Other Threats To Blockchain Security
Since the previously mentioned attack is quite difficult to perform, people have thought up other ways to (theoretically) cheat the system, to the detriment of blockchain security.
In a study by Cornell University computer scientists, they speak of the idea of the “selfish miner”. Without getting into the technicalities of it, this miner can trick other minders into wasting time on already solved computational puzzles, thereby gaining an unfair advantage.
Another possible threat is the “eclipse attack”. Since nodes must continuously remain in contact to compare data and information, a malicious actor who takes control of other nodes and tricks them into accepting incorrect data can fool it into wasting time and power, and into confirming fake transactions.

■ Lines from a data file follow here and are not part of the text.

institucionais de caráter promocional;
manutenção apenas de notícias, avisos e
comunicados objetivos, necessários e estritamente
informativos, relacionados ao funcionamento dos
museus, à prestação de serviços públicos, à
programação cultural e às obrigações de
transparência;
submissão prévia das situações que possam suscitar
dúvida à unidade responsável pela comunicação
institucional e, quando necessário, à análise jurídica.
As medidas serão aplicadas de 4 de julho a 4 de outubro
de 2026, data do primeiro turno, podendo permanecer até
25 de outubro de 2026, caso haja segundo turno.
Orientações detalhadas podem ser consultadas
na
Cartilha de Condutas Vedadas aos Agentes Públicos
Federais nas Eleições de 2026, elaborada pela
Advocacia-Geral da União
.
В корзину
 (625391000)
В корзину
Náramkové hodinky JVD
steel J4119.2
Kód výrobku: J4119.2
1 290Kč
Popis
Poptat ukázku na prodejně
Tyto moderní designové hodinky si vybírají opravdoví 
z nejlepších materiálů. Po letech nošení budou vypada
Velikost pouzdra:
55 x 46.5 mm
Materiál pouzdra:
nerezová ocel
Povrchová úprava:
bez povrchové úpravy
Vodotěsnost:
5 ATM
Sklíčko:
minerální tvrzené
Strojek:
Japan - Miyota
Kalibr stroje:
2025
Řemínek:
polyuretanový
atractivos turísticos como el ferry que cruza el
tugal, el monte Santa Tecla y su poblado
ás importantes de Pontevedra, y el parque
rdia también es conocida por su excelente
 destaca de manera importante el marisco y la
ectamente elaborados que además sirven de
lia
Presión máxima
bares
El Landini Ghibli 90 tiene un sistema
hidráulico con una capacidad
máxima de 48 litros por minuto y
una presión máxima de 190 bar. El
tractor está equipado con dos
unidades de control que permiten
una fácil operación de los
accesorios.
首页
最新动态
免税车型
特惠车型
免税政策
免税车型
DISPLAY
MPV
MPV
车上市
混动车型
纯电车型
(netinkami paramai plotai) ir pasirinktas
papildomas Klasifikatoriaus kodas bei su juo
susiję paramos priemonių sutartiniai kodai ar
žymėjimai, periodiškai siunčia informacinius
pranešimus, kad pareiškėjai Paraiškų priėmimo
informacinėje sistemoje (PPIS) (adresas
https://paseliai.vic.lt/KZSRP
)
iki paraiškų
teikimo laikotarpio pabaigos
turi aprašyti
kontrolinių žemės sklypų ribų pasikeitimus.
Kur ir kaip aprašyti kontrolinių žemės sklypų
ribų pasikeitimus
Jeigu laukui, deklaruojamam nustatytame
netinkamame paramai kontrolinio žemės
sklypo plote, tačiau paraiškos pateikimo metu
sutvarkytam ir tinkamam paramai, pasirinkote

Where Do We Stand With Blockchain Security?
For the most part, the systems in place ensure that blockchain security is quite strong and efficient. The factors of immutability and consensus, which are fortified through the use of cryptography, allow for a, mostly, safe, and secure user experience.
However, as with all things, we should never say never. There is always the slightest possibility of a breach in security. But examples of security threats, whether real-life or theoretical, are quite difficult to put into practice. They require more power than most have access to and therefore are not a concern to most who make use of the technology.